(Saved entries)
• • •

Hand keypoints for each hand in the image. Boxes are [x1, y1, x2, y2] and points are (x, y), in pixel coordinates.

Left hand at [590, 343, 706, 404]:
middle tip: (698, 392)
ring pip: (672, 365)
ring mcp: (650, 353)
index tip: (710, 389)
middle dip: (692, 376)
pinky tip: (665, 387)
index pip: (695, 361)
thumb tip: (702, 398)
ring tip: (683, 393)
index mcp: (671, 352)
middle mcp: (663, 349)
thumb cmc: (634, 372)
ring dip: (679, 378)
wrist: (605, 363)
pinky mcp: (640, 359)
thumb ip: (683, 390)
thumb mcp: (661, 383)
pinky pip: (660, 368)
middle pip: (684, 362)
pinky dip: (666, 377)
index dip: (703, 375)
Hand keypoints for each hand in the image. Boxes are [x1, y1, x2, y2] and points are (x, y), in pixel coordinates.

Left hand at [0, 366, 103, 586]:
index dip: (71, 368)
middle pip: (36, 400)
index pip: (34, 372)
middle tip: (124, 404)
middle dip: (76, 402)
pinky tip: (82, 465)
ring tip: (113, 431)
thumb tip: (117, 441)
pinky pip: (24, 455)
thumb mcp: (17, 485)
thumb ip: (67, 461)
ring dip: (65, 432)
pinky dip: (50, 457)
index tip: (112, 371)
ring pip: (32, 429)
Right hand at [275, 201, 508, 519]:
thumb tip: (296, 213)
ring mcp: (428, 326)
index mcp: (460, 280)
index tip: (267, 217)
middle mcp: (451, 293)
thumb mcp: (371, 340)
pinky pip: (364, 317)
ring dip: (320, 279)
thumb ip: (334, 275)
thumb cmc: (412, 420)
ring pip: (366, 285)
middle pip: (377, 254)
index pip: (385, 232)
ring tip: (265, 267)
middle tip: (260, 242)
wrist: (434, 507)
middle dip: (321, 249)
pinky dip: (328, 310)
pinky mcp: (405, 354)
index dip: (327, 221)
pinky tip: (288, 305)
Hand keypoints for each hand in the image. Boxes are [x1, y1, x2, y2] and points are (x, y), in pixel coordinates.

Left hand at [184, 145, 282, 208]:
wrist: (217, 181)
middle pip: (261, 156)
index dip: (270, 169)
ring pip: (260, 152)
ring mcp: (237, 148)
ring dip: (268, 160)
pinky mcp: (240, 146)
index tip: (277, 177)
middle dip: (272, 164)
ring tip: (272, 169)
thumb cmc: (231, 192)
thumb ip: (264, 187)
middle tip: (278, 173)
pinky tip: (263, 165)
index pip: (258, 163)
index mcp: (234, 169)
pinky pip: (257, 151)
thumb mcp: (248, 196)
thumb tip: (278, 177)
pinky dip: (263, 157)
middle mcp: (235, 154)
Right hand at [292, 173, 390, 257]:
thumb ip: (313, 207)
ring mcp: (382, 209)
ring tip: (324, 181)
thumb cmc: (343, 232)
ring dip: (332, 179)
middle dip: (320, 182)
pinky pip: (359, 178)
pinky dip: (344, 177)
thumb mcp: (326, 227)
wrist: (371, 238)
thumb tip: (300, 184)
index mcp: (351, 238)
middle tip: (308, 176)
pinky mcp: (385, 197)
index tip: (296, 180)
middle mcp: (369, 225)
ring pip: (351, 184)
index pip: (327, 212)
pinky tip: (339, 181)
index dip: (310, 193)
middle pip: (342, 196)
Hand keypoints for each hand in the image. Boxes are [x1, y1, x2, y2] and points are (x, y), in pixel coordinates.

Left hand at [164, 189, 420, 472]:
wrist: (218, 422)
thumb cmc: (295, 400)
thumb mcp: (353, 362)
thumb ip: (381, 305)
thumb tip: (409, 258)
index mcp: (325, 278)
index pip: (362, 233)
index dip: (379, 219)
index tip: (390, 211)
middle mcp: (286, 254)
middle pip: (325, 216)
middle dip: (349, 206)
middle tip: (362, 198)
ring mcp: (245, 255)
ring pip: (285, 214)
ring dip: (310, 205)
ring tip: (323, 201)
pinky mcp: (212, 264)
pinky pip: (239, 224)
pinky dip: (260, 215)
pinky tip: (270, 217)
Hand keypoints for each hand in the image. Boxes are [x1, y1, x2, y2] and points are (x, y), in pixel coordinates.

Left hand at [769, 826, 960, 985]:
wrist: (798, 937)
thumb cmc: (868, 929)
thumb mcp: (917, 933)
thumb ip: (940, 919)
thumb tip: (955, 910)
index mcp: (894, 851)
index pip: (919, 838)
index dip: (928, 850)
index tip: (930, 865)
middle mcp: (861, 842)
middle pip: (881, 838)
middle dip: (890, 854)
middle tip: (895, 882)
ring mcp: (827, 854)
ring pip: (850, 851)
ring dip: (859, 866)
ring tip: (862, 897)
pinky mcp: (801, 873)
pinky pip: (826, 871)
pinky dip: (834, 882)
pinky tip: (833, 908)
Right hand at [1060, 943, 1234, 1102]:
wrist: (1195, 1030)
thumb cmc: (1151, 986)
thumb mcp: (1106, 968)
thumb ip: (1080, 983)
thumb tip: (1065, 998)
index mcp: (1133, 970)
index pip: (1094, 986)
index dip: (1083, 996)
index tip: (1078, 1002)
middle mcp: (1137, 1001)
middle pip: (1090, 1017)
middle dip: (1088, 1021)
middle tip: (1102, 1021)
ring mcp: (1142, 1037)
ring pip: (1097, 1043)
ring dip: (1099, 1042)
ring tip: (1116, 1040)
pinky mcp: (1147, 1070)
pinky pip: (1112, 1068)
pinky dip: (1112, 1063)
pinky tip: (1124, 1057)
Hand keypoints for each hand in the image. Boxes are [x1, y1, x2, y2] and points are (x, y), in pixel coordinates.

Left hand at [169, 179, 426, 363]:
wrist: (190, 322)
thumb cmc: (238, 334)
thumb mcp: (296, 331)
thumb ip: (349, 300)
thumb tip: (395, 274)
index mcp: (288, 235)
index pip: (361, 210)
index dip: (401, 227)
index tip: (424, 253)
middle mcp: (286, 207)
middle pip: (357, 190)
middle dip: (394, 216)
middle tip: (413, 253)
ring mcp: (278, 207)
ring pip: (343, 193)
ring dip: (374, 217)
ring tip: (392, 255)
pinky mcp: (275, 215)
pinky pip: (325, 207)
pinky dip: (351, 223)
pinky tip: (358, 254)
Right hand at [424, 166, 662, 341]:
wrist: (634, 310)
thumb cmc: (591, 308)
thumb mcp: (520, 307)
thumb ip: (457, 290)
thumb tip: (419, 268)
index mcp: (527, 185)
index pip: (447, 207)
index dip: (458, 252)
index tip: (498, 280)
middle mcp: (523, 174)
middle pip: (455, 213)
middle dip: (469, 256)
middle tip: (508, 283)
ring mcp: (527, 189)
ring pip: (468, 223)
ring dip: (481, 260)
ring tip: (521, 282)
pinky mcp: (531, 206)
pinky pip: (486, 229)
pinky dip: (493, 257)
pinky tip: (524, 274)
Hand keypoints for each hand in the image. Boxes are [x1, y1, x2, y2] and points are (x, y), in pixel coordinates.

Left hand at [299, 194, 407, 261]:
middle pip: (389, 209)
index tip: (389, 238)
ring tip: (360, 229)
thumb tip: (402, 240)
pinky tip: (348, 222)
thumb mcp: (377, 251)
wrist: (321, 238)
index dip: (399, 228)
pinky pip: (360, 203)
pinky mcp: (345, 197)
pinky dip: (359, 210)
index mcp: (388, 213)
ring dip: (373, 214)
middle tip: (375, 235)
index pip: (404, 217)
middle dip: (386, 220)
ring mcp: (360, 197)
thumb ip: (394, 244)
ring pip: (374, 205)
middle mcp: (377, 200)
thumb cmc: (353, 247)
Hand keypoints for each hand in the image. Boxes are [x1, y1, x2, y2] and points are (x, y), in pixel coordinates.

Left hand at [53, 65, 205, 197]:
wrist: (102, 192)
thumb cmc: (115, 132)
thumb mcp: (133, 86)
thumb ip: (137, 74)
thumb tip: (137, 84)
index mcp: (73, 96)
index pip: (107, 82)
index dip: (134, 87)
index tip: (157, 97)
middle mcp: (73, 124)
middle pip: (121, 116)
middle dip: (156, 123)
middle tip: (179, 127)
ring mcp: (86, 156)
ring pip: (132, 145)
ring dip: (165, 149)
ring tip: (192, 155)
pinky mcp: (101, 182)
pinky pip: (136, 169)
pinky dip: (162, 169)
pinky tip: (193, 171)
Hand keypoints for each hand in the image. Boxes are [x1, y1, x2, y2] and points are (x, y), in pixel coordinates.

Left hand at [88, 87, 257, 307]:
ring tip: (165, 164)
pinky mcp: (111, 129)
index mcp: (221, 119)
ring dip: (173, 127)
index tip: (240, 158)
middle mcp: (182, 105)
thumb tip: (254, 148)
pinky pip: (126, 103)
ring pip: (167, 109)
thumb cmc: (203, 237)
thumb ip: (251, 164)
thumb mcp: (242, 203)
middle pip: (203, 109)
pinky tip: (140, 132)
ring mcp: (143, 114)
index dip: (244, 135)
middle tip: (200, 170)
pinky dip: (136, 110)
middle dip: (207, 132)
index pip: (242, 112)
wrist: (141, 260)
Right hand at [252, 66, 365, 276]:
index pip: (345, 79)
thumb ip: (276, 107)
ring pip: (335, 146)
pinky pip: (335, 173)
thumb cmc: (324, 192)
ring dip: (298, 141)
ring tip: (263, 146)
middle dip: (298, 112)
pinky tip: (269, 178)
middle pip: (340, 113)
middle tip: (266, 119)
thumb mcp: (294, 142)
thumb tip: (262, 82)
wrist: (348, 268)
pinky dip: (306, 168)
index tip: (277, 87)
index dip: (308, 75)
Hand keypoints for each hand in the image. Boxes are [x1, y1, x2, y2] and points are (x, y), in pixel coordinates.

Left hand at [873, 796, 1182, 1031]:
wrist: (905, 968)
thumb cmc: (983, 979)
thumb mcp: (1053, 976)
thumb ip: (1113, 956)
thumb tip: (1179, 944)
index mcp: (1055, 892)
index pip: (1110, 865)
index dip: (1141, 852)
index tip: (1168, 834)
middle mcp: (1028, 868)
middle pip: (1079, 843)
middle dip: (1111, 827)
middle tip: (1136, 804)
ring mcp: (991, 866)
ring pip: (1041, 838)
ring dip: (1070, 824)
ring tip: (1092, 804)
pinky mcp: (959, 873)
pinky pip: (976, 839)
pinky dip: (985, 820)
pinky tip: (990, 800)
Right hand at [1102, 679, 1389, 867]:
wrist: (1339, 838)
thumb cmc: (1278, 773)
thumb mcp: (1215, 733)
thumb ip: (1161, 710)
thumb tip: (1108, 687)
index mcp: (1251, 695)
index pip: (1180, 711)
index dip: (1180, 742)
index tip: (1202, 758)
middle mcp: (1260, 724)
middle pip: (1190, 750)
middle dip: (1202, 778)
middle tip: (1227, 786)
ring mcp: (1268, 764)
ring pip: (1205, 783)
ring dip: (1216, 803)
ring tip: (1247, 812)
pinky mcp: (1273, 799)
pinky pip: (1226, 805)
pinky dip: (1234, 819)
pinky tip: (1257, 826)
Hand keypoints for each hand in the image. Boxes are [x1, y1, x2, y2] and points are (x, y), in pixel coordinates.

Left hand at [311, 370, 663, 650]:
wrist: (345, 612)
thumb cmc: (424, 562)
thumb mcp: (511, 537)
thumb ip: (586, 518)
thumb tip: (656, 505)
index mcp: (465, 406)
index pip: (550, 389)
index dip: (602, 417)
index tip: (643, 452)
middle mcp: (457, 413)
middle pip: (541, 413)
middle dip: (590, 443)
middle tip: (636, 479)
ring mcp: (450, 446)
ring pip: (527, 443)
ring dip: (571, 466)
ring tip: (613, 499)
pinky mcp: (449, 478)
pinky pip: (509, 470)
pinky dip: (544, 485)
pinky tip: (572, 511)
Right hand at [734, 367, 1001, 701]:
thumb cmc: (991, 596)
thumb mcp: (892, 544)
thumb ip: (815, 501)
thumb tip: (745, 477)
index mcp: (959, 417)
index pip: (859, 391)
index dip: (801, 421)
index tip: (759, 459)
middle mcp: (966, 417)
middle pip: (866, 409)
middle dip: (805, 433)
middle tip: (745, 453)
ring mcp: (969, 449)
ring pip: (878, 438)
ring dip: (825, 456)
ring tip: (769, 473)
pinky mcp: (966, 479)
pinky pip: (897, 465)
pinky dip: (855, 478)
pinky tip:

• • •

From the entries, report every line in which the string "Left" occurs.

Left hand at [590, 343, 706, 404]:
Left hand at [0, 366, 103, 586]:
Left hand at [184, 145, 282, 208]:
Left hand at [164, 189, 420, 472]:
Left hand at [769, 826, 960, 985]:
Left hand at [169, 179, 426, 363]:
Left hand at [299, 194, 407, 261]:
Left hand at [53, 65, 205, 197]:
Left hand at [88, 87, 257, 307]:
Left hand at [873, 796, 1182, 1031]:
Left hand at [311, 370, 663, 650]:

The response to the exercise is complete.